A spousal exemption for IHT will still apply to any unused pension funds left to spouses or civil partners but anything left could form part of their estate on second death.
The combination of IHT, then income tax, means that anything that passes to your children could face a tax charge of up to 52pc if they are basic-rate taxpayers when they withdraw any inherited funds, 64pc if they are subject to higher tax rate and 67pc if they pay the additional rate of income tax.
Estates worth more than £2m
The 90pc rate is an extreme example – but relates to how 'nil-rate bands' for IHT are reduced in certain circumstances. Every estate gets a nil-rate band of £325,000 on which no IHT is payable.
If passing property to a direct descendant, then an additional 'residence nil-rate band' of up to £175,000 each is also available.
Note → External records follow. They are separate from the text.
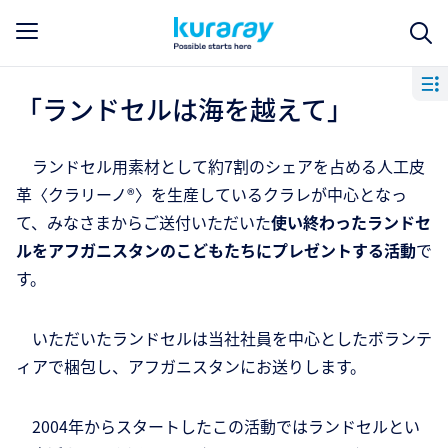
「ランドセルは海を越えて」
ランドセル用素材として約7割のシェアを占める人工皮
革〈クラリーノ®〉を生産しているクラレが中心となっ
て、みなさまからご送付いただいた
使い終わったランドセ
ルをアフガニスタンのこどもたちにプレゼントする活動
で
す。
いただいたランドセルは当社社員を中心としたボランテ
ィアで梱包し、アフガニスタンにお送りします。
2004年からスタートしたこの活動ではランドセルとい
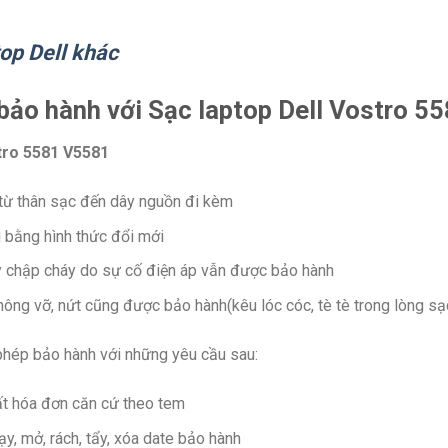
op Dell khác
 bảo hành với Sạc laptop Dell Vostro 5
tro 5581 V5581
ừ thân sạc đến dây nguồn đi kèm
g bằng hình thức đổi mới
 chập cháy do sự cố điện áp vẫn được bảo hành
ông vỡ, nứt cũng được bảo hành(kêu lóc cóc, tè tè trong lòng sạ
hép bảo hành với những yêu cầu sau:
t hóa đơn căn cứ theo tem
y, mở, rách, tẩy, xóa date bảo hành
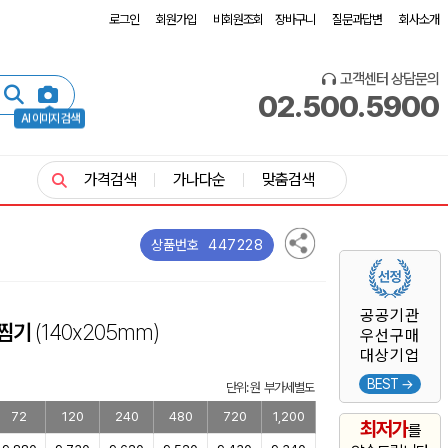
로그인
회원가입
비회원조회
장바구니
질문과답변
회사소개
고객센터 상담문의
02.500.5900
AI 이미지 검색
가격검색
가나다순
맞춤검색
447228
상품번호
공공기관
란찜기
(140x205mm)
우선구매
대상기업
BEST →
단위: 원 부가세별도
72
120
240
480
720
1,200
최저가
를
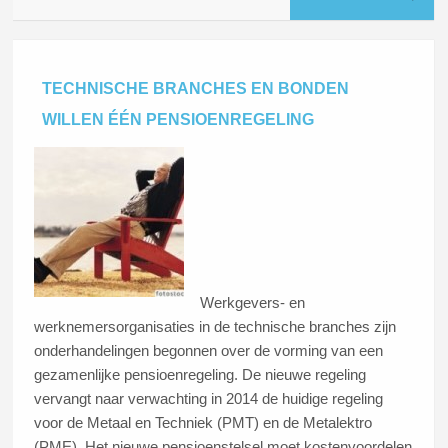
TECHNISCHE BRANCHES EN BONDEN
WILLEN ÉÉN PENSIOENREGELING
Werkgevers- en
werknemersorganisaties in de technische branches zijn
onderhandelingen begonnen over de vorming van een
gezamenlijke pensioenregeling. De nieuwe regeling
vervangt naar verwachting in 2014 de huidige regeling
voor de Metaal en Techniek (PMT) en de Metalektro
(PME). Het nieuwe pensioenstelsel moet kostenvoordelen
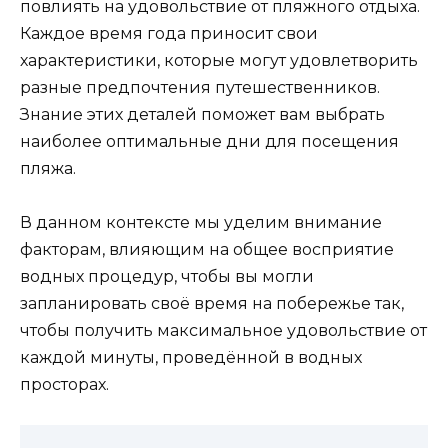
повлиять на удовольствие от пляжного отдыха.
Каждое время года приносит свои
характеристики, которые могут удовлетворить
разные предпочтения путешественников.
Знание этих деталей поможет вам выбрать
наиболее оптимальные дни для посещения
пляжа.
В данном контексте мы уделим внимание
факторам, влияющим на общее восприятие
водных процедур, чтобы вы могли
запланировать своё время на побережье так,
чтобы получить максимальное удовольствие от
каждой минуты, проведённой в водных
просторах.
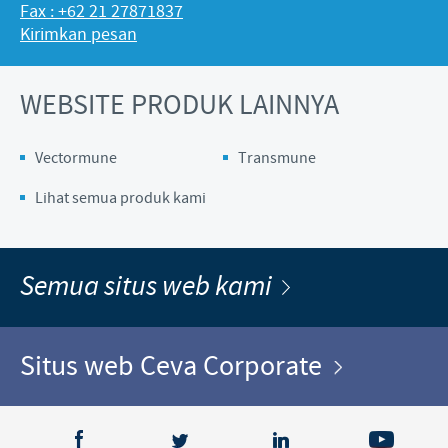
Fax : +62 21 27871837
Kirimkan pesan
WEBSITE PRODUK LAINNYA
Vectormune
Transmune
Lihat semua produk kami
Semua situs web kami
Situs web Ceva Corporate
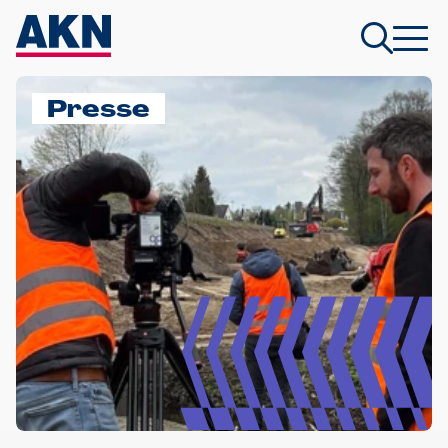
Presse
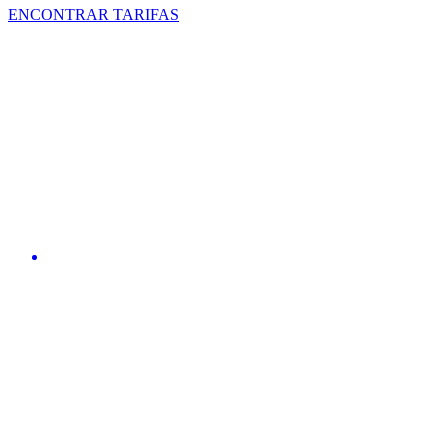
ENCONTRAR TARIFAS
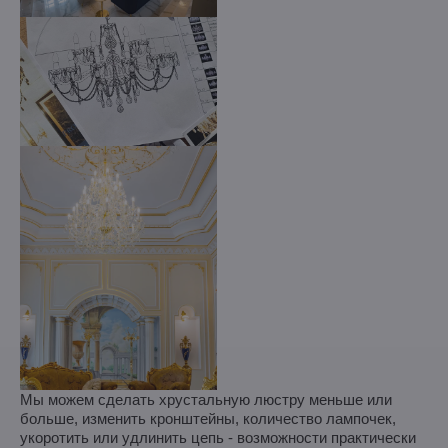
Мы можем сделать хрустальную люстру меньше или
больше, изменить кронштейны, количество лампочек,
укоротить или удлинить цепь - возможности практически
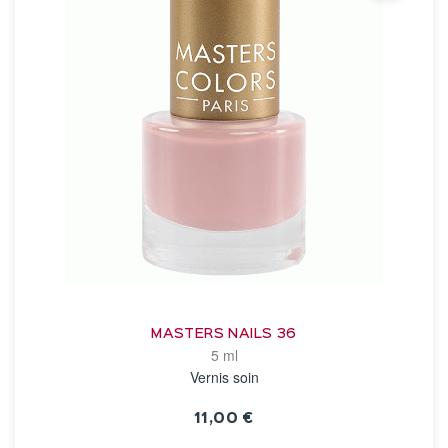
MASTERS NAILS 36
5 ml
Vernis soin
11,00 €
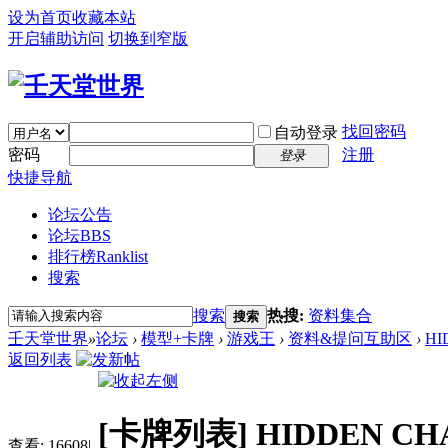
设为首页
收藏本站
开启辅助访问
切换到窄版
找回密码
自动登录
密码
注册
登录
快捷导航
论坛公告
论坛
BBS
排行榜
Ranklist
搜索
搜索
热搜:
资料集合
搜索
壬天堂世界
»
论坛
›
模型+卡牌
›
游戏王
›
资料&提问互助区
›
HI
返回列表
[卡牌列表]
HIDDEN C
查看:
16608
|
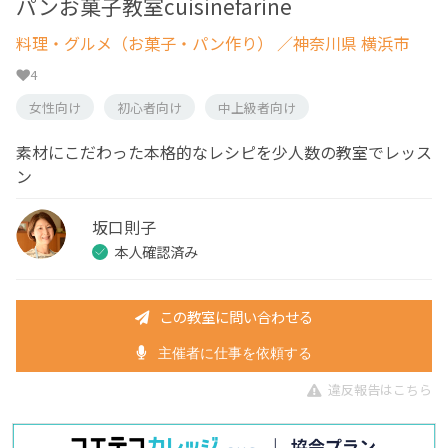
パンお菓子教室cuisinefarine
料理・グルメ（お菓子・パン作り）
／神奈川県 横浜市
4
女性向け
初心者向け
中上級者向け
素材にこだわった本格的なレシピを少人数の教室でレッス
ン
坂口則子
本人確認済み
この教室に問い合わせる
主催者に仕事を依頼する
違反報告はこちら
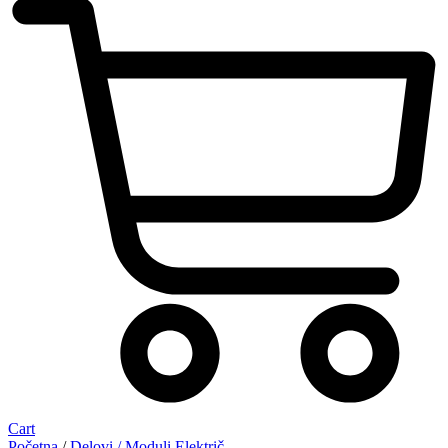
Cart
Početna
/
Delovi / Moduli Električ.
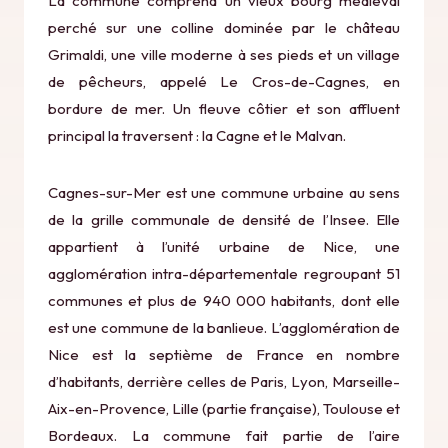
La commune comprend un vieux bourg médiéval
perché sur une colline dominée par le château
Grimaldi, une ville moderne à ses pieds et un village
de pêcheurs, appelé Le Cros-de-Cagnes, en
bordure de mer. Un fleuve côtier et son affluent
principal la traversent : la Cagne et le Malvan.
Cagnes-sur-Mer est une commune urbaine au sens
de la grille communale de densité de l’Insee. Elle
appartient à l’unité urbaine de Nice, une
agglomération intra-départementale regroupant 51
communes et plus de 940 000 habitants, dont elle
est une commune de la banlieue. L’agglomération de
Nice est la septième de France en nombre
d’habitants, derrière celles de Paris, Lyon, Marseille-
Aix-en-Provence, Lille (partie française), Toulouse et
Bordeaux. La commune fait partie de l’aire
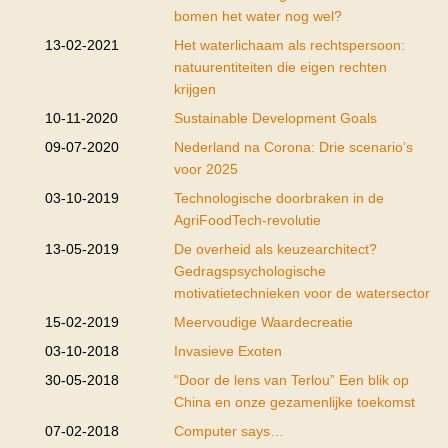
bomen het water nog wel?
13-02-2021
Het waterlichaam als rechtspersoon:
natuurentiteiten die eigen rechten
krijgen
10-11-2020
Sustainable Development Goals
09-07-2020
Nederland na Corona: Drie scenario’s
voor 2025
03-10-2019
Technologische doorbraken in de
AgriFoodTech-revolutie
13-05-2019
De overheid als keuzearchitect?
Gedragspsychologische
motivatietechnieken voor de watersector
15-02-2019
Meervoudige Waardecreatie
03-10-2018
Invasieve Exoten
30-05-2018
“Door de lens van Terlou” Een blik op
China en onze gezamenlijke toekomst
07-02-2018
Computer says…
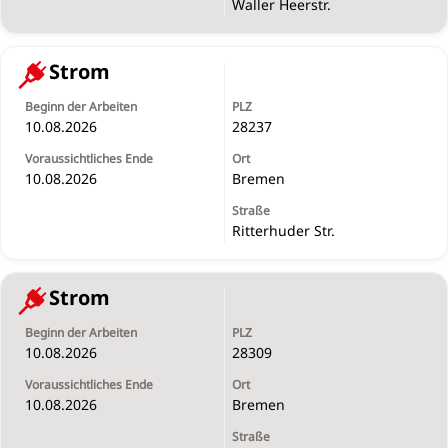
Waller Heerstr.
Strom
10.08.2026
28237
10.08.2026
Bremen
Ritterhuder Str.
Strom
10.08.2026
28309
10.08.2026
Bremen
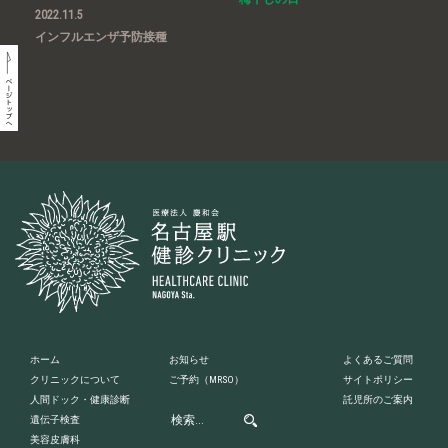
2022.11.5
インフルエンザ予防接種
ホーム
お知らせ
よくあるご質問
クリニックについて
ご予約
（MRSO）
サイトポリシー
人間ドック・健康診断
託児所のご案内
遺伝子検査
美容皮膚科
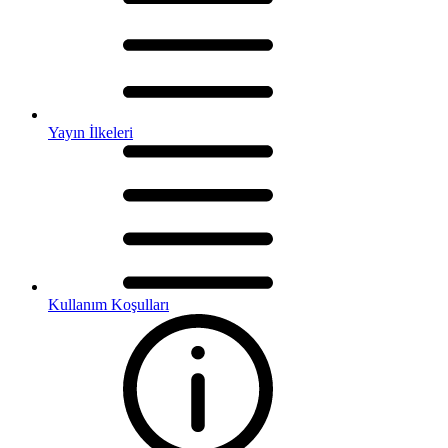
Yayın İlkeleri
Kullanım Koşulları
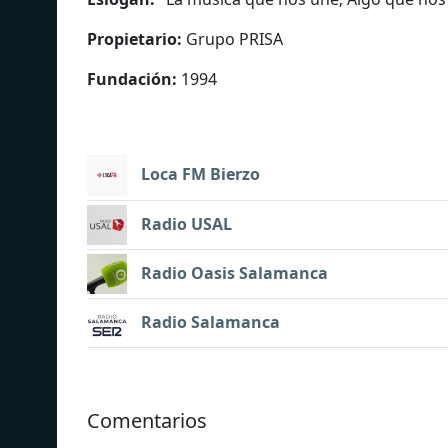
Propietario:
Grupo PRISA
Fundación:
1994
Loca FM Bierzo
Radio USAL
Radio Oasis Salamanca
Radio Salamanca
Comentarios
Both of these allowances can be transferred between spouses, so it's common to hear that a married couple can leave up to £1m tax free between them before IHT applies.
Where an estate exceeds £2m the residence nil-rate band starts to be reduced at a rate of £1 for every £2 over the threshold, until it disappears for estates over £2,350,000.
The cumulative effect of the lost residence nil-rate band, plus the higher rates of income tax, could lead to an effective tax rate of 90pc for some large estates if unused pensions are also included for deaths after April 2027.
As I've mentioned before, it is difficult to weigh up options until we have more details on exactly how the rules will work.
People who are in their late 70s or 80s already understandably feel frustrated by the lack of detail, as they might feel they have less time to act compared to those in the early years of retirement.
Lots of people have considered simply spending more in retirement as a way of avoiding the tax man taking a share of their pensions under the new rules. For you, that will mean paying income tax on the extra money you draw from your Sipp. What rate of tax you'll pay depends on your other taxable income.
Others who feel they really don't need the money, or already have more than enough to last them through retirement and potential care costs, are considering making use of gifting rules and available exemptions in their lifetimes. I've covered how making gifts from income can end up funding pension contributions for younger family members – and even get them tax relief in this previous article.
What action is best for you will of course depend on your personal situation and is an area where advice could help you and your beneficiaries save money.
My suggestion would be to wait until we've got more information on the rules and then consider getting some professional advice about your estate planning, especially when it comes to reviewing your wills and considering gifts.
This could help avoid any costly mistakes and make a huge difference to the amount your loved ones can inherit.
With best wishes,
–Charlene
Charlene Young is a pensions and savings expert at online investment platform AJ Bell. Her columns should not be taken as advice or as a personal recommendation, but as a starting point for readers to undertake their own further research.